Patients and methods
A total of 207 consecutive adult outpatients (age range 19–83 years; median 55 years; 122 women) referred to the Helsinki Municipal Hospital at Herttoniemi for upper endoscopy between October 1996 and March 1997 were included. Patients previously participated in a study evaluating a new H pylori rapid diagnostic test.8 Only those who had not had prior helicobacter eradication therapy were included.
ENDOSCOPY AND HISTOLOGY
Endoscopies were performed by two of the authors (AO, LV). Two biopsy specimens for histological examination were obtained from the antrum and the corpus (both the anterior and posterior walls of each). The biopsy specimens were stained with haematoxylin-eosin, Alcian blue (pH 2.5)-periodic acid-Schiff, and modified Giemsa stains. The specimens were examined in a blinded manner by a pathologist (PS) and scored in accordance with the Sydney system.9 The presence of H pylori, chronic and acute gastritis, atrophy (loss of proper glands), and intestinal metaplasia were scored 0–3 (none, mild, moderate, or severe) for the antrum and corpus separately.
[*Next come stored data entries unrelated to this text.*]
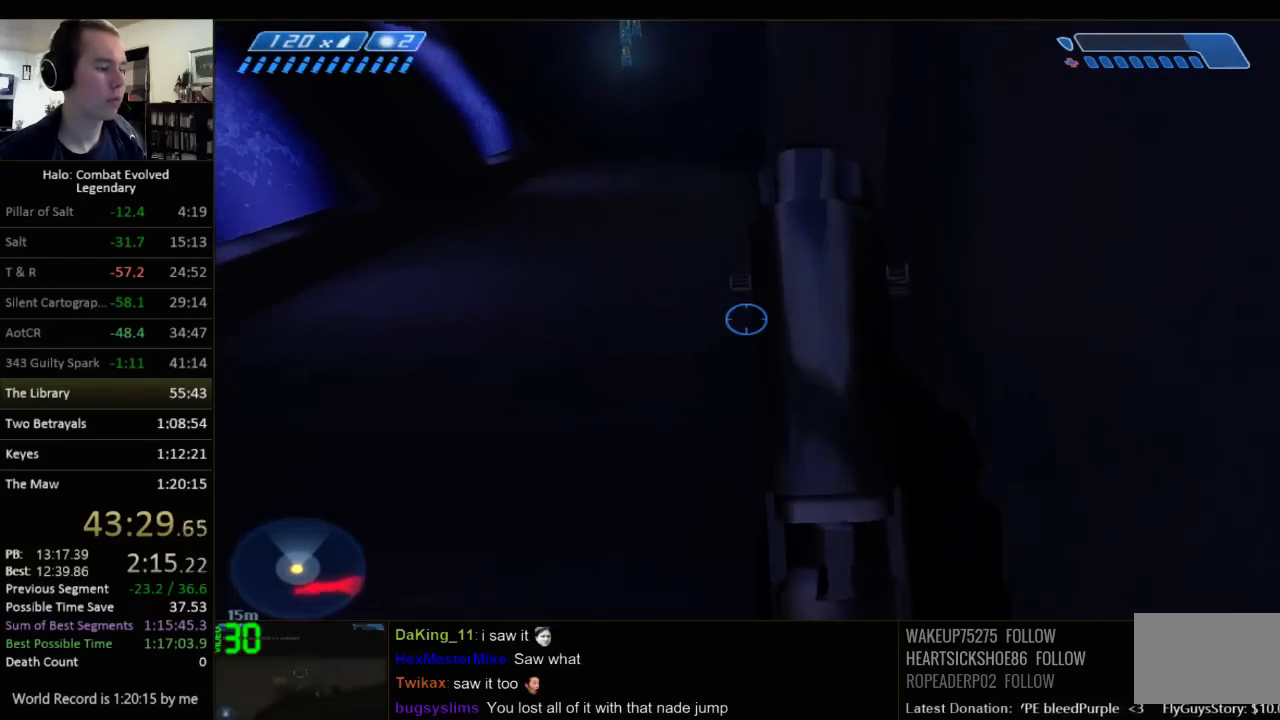
{"keys": ["w"], "mouse": [], "events": []}
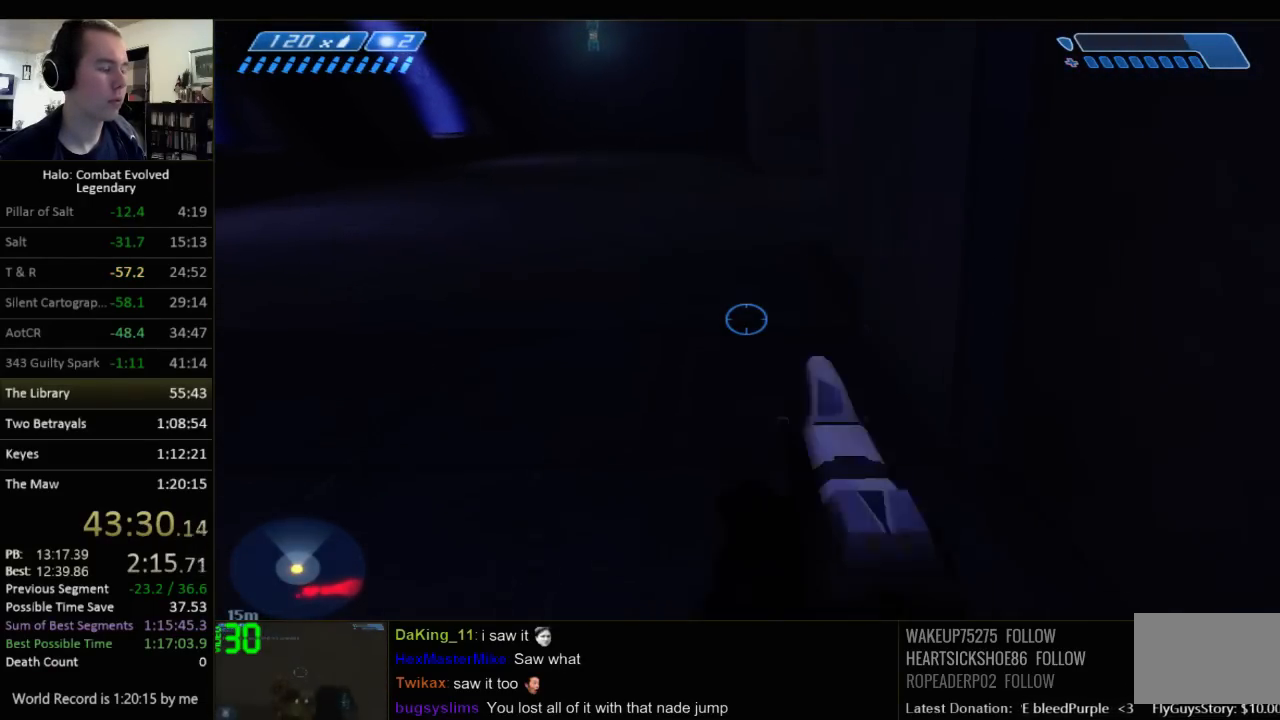
{"keys": ["w"], "mouse": [], "events": [[134, "space", "down"], [300, "space", "up"]]}
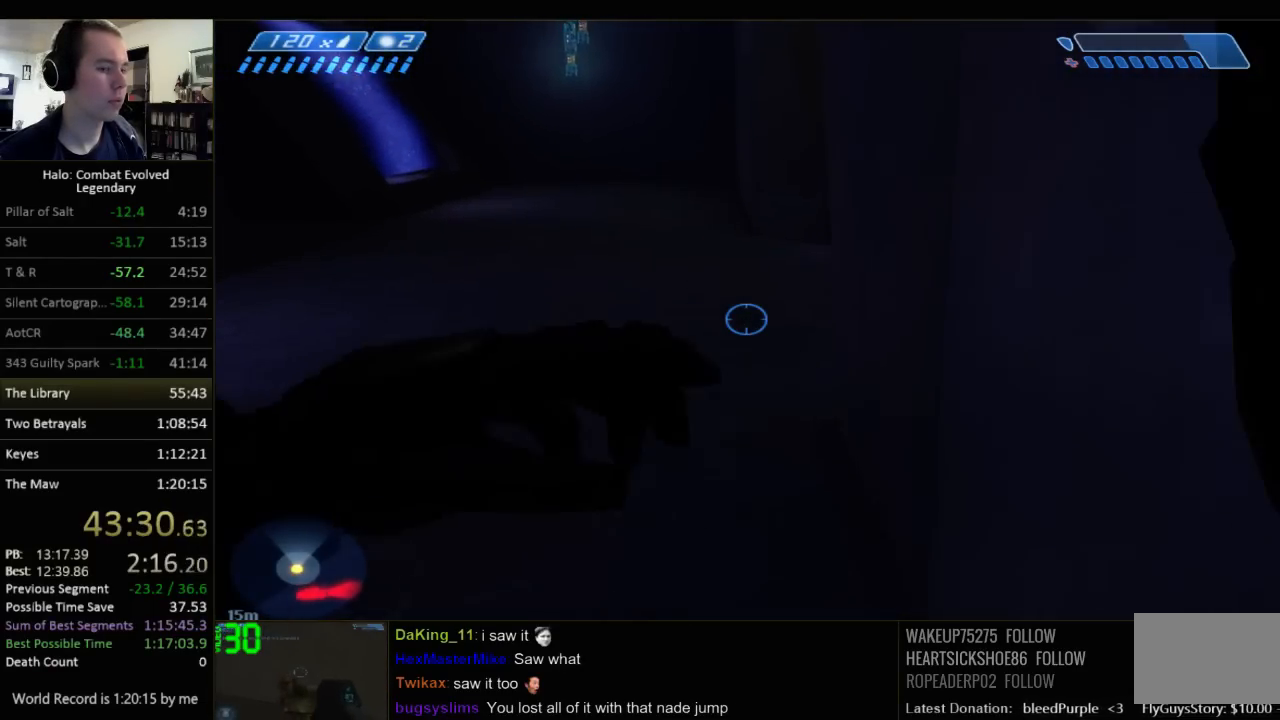
{"keys": ["w"], "mouse": [], "events": []}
Blood was obtained from each patient during the visit to the endoscopy unit. Separated serum samples were stored at −20°C until analysed. Immunoglobulin G (IgG) and IgA antibodies toH pylori were measured separately using an inhouse enzyme immunoassay (EIA).10 The antigen used was an acid glycine extract from H pylori strain NCTC 11637. Absorbance readings were converted to reciprocals of the end point titres. The end point titres were dilutions of serum at the cut off level defined by the optical densities of positive reference serum pools at constant dilutions. Separate reference pools were used for IgG and IgA. Serum gastrin concentrations were measured using a radioimmunoassay kit (ICN Pharmaceuticals, Diagnostics Division, USA). The antibody of the kit recognises the major circulating forms of gastrin. According to the manufacturer's instructions, the expected normal range of gastrin in healthy volunteers aged 19–60 years is 25–111 pg/ml (mean 49.6 pg/ml). Serum pepsinogen I concentrations were measured using an immunoenzymometric assay (Gastroset PG1, Orion Diagnostica, Espoo, Finland). The expected range for pepsinogen I in healthy volunteers is 28–158 μg/l (mean 84.4 μg/l).
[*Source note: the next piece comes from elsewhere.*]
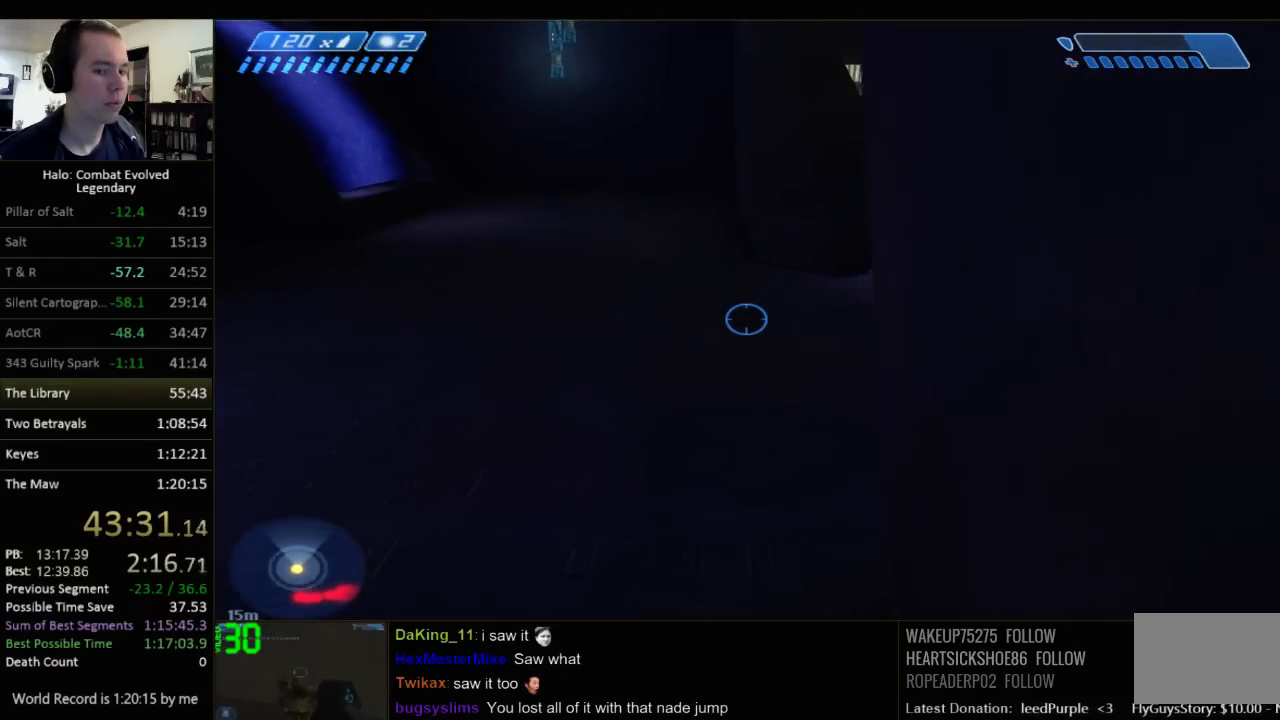
{"keys": ["w"], "mouse": [], "events": [[200, "q", "down"], [267, "q", "up"], [367, "q", "down"], [467, "q", "up"]]}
CagA antibodies were determined using an immunoblot method. CagA antigen was prepared from NCTC 11637 strain by harvesting the bacteria in Tris HCl buffer 10 mM in a stock solution of 7.7 μg protein/μl. Bacterial suspension was run in a 7.5% SDS-PAGE gel. Proteins were transferred to a nitrocellulose membrane at 4°C overnight using a blotting device. The CagA protein band was confirmed using a specific rabbit anti-CagA antibody (a gift from Dr Martin Blaser). Strips were incubated with serum samples, diluted 1:100. After washing, they were treated with antihuman IgG conjugated horseradish peroxidase (Dako, Glostrup, Denmark) and the substrate diaminobenzidine. Positive bands were estimated visually. CagA antibodies were tested blindly.
Parietal cell antibodies were studied using an indirect immunofluorescence technique with unfixed cryostat sections (5 μm thick) of a tissue block as substrate, as previously described.11 The block contained the following tissues: mouse stomach, rat stomach, rat kidney, and mouse liver. Sera were screened at 1:10 dilutions. Sera staining mouse parietal cells were regarded as positive and titrated further. The last dilution at which unequivocal staining was seen was taken as the end point titre.
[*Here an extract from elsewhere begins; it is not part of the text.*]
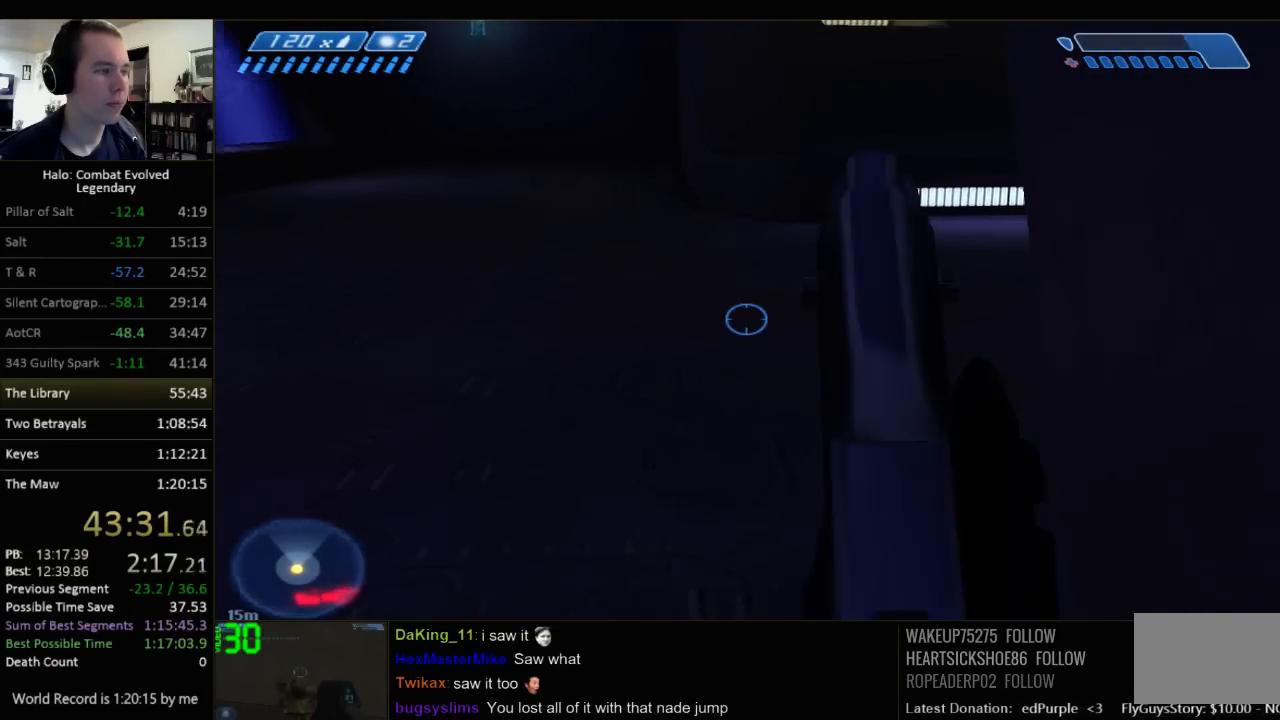
{"keys": ["q", "w"], "mouse": [], "events": [[450, "q", "down"]]}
Fisher's exact test was used to compare the proportions of different characteristics between groups, and p values <0.05 were considered statistically significant. The Mann-Whitney exact test was used to compare histological features between CagA positive and negative groups. Calculations were performed using StatXact 3 for Windows (Statistical Software for Exact Nonparametric Inference; Cytel Software Corporation 1995, Cambridge Massachusetts, USA).
A total of 52 patients (age range 34–83 years; median age 67 years; 33 (63%) women) had atrophic gastritis. In 24 patients, atrophic gastritis was seen only in the antrum, in 16 patients only in the corpus, and in 11 patients both areas were affected. Corpus biopsies were not available for one patient with moderate atrophic antral gastritis. Of the 27 patients with atrophic corpus gastritis, 16 patients had intestinal metaplasia in the corpus also (the grade of metaplasia being the same (six patients), or one (nine patients) or two (one patient) grades lower than that of the atrophy grade). All 36 patients with atrophic antral gastritis had intestinal metaplasia which, in 35 cases was the same grade as that of atrophy.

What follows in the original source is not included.